-- Data excerpts --
*** Begin section ***
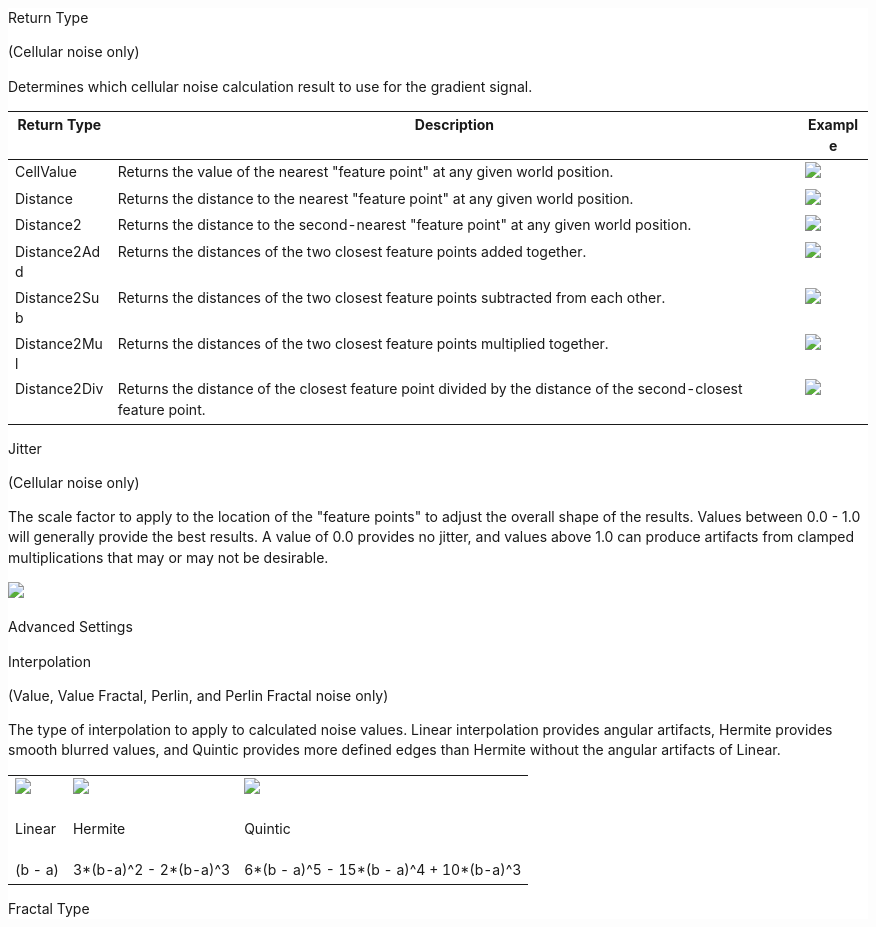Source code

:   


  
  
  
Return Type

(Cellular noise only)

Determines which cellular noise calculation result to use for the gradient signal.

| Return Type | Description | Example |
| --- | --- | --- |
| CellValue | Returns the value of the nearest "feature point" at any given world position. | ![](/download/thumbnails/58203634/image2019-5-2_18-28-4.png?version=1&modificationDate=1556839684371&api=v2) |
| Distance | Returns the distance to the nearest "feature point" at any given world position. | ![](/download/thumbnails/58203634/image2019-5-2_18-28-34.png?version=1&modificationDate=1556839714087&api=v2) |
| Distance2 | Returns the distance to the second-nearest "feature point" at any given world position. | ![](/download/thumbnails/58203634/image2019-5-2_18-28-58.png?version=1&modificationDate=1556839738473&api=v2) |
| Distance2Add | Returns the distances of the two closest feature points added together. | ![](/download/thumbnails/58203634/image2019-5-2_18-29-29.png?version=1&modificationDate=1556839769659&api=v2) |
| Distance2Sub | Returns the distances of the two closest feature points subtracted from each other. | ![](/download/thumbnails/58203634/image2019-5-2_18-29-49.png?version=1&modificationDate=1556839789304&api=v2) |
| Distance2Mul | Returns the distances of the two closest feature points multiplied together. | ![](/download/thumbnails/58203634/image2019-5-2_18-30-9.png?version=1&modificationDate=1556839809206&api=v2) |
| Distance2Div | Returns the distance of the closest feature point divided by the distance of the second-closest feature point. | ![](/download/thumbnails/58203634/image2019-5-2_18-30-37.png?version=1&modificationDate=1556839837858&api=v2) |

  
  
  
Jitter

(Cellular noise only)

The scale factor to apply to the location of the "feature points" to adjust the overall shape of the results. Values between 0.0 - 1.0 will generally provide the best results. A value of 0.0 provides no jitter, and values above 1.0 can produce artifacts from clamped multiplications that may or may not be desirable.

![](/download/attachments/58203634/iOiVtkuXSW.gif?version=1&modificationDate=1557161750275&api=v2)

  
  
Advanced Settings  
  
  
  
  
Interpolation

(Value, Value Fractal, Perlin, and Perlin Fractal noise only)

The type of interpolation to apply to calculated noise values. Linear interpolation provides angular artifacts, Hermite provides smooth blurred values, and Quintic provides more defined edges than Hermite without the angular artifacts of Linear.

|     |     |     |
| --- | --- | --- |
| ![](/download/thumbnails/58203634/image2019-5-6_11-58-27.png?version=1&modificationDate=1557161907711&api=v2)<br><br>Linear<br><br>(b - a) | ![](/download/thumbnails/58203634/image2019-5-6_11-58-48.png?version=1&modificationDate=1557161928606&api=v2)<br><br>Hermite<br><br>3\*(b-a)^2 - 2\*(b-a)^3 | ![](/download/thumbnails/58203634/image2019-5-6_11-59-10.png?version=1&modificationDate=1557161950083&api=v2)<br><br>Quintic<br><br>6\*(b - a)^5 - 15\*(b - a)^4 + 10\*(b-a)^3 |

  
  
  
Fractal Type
*** End section ***
-- Try it --
Wherever the word "distances" appears in a line of the data, copy that line.

-- Result below --
| Distance2Add | Returns the distances of the two closest feature points added together. | ![](/download/thumbnails/58203634/image2019-5-2_18-29-29.png?version=1&modificationDate=1556839769659&api=v2) |
| Distance2Sub | Returns the distances of the two closest feature points subtracted from each other. | ![](/download/thumbnails/58203634/image2019-5-2_18-29-49.png?version=1&modificationDate=1556839789304&api=v2) |
| Distance2Mul | Returns the distances of the two closest feature points multiplied together. | ![](/download/thumbnails/58203634/image2019-5-2_18-30-9.png?version=1&modificationDate=1556839809206&api=v2) |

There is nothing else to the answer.